Source material section start

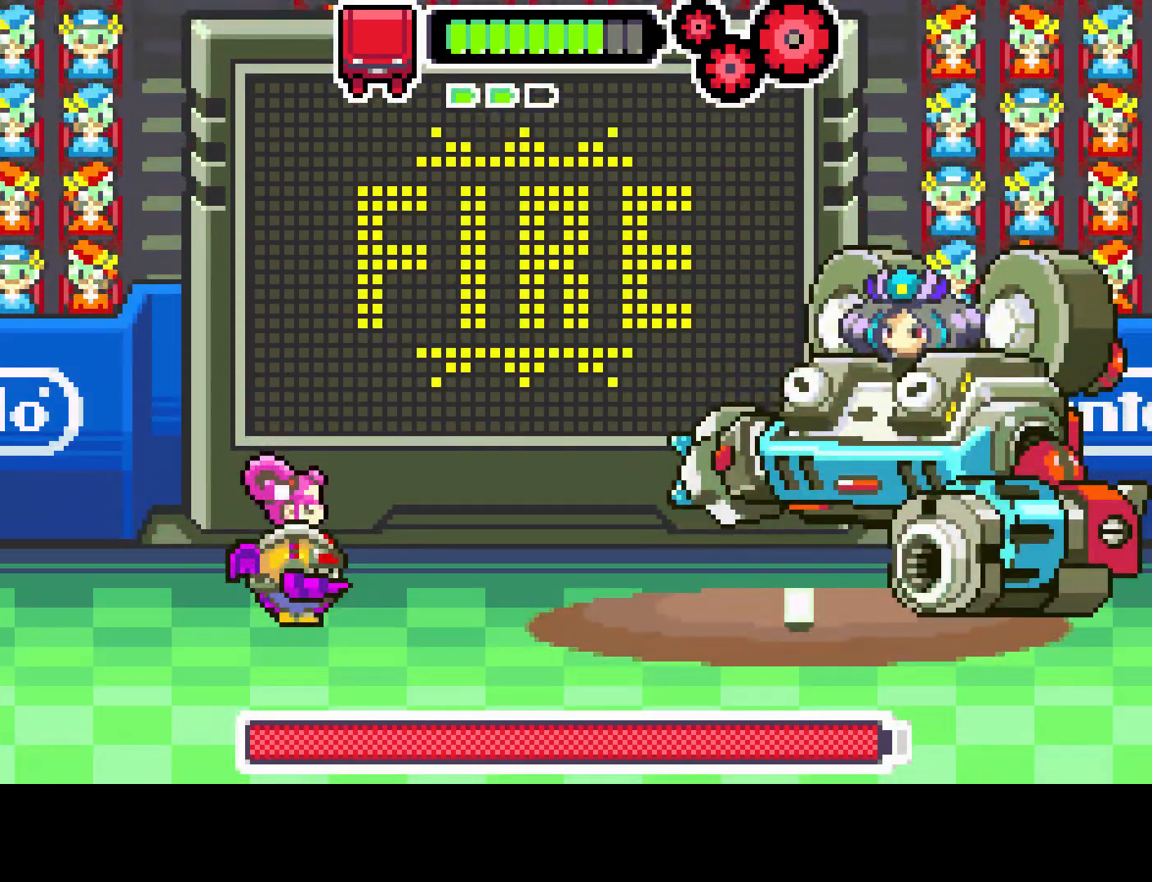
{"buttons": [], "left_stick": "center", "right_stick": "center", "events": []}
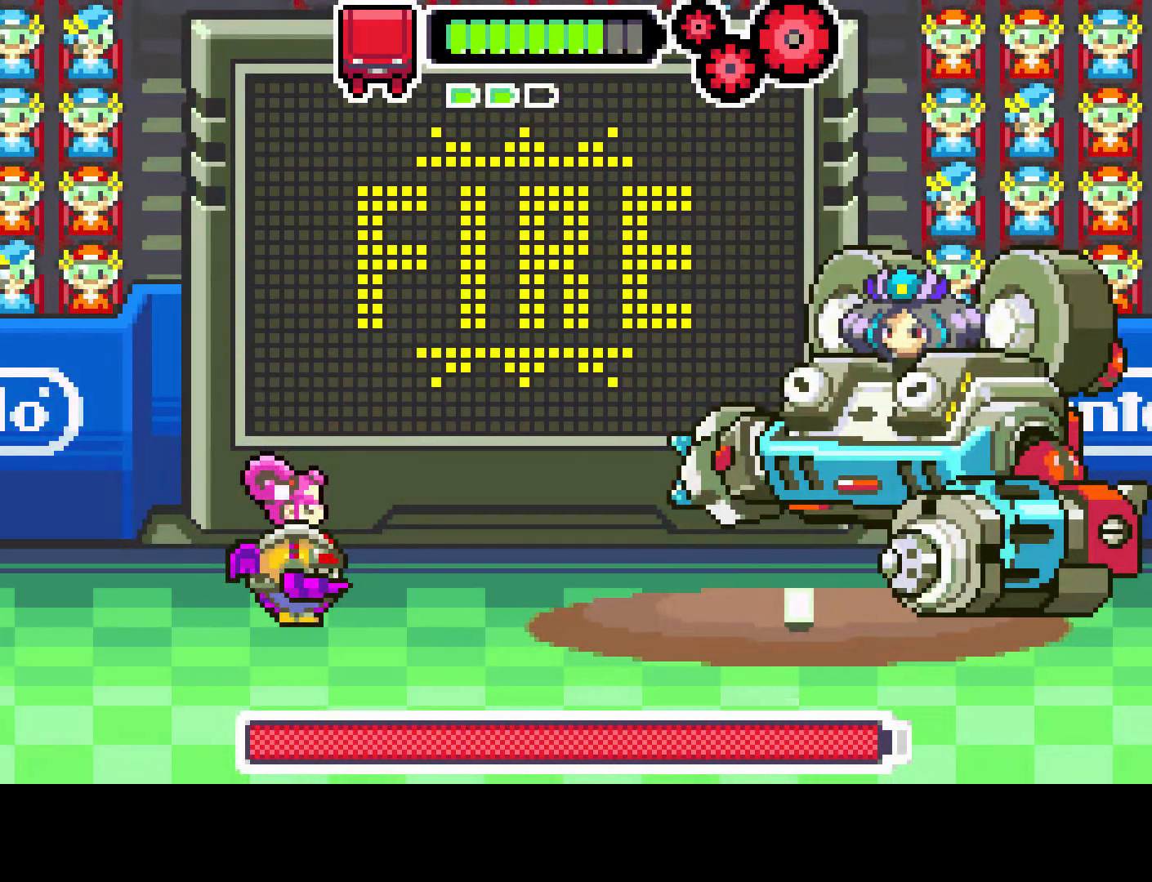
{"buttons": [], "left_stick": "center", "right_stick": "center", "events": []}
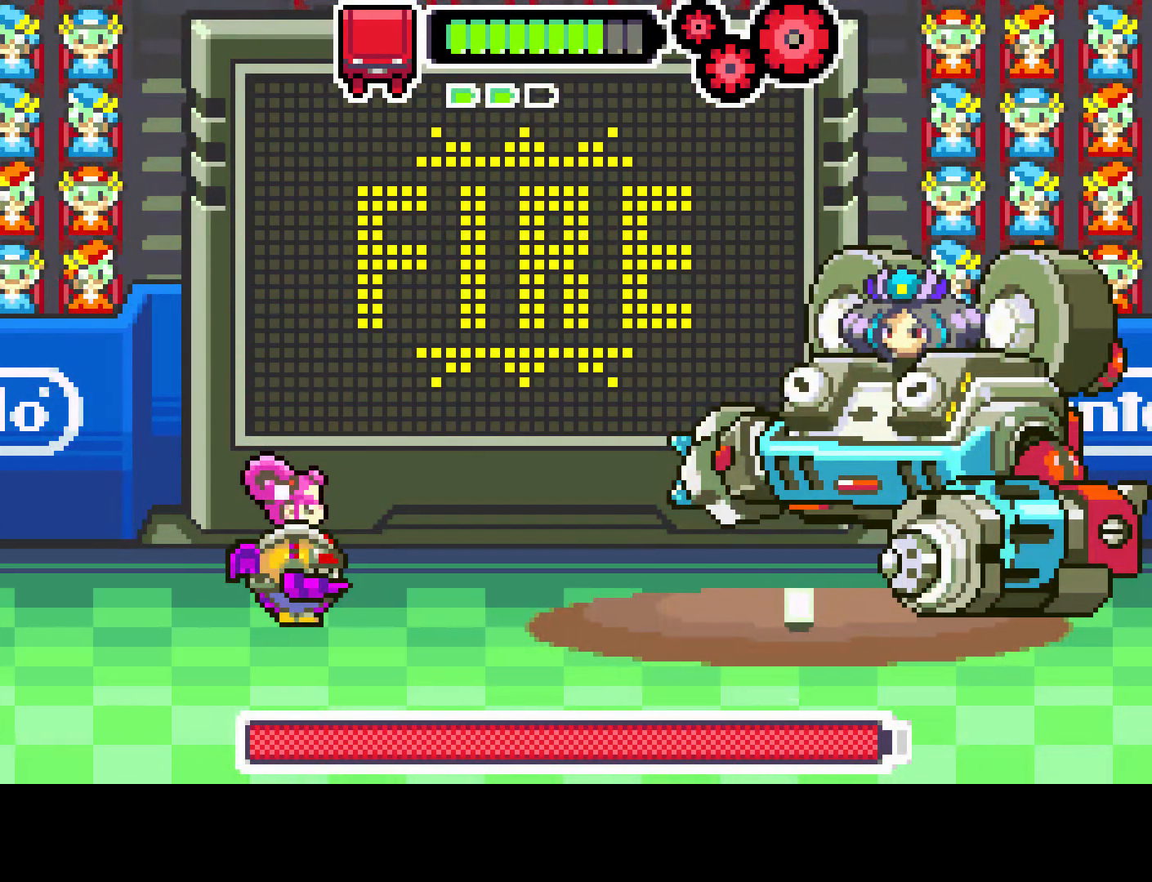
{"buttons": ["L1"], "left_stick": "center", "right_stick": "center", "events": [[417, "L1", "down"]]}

Source material section end

#### Task directions
None of the pictures belong in the copy; repeat all other material exactly.

#### Completed task
{"buttons": [], "left_stick": "center", "right_stick": "center", "events": []}
{"buttons": [], "left_stick": "center", "right_stick": "center", "events": []}
{"buttons": ["L1"], "left_stick": "center", "right_stick": "center", "events": [[417, "L1", "down"]]}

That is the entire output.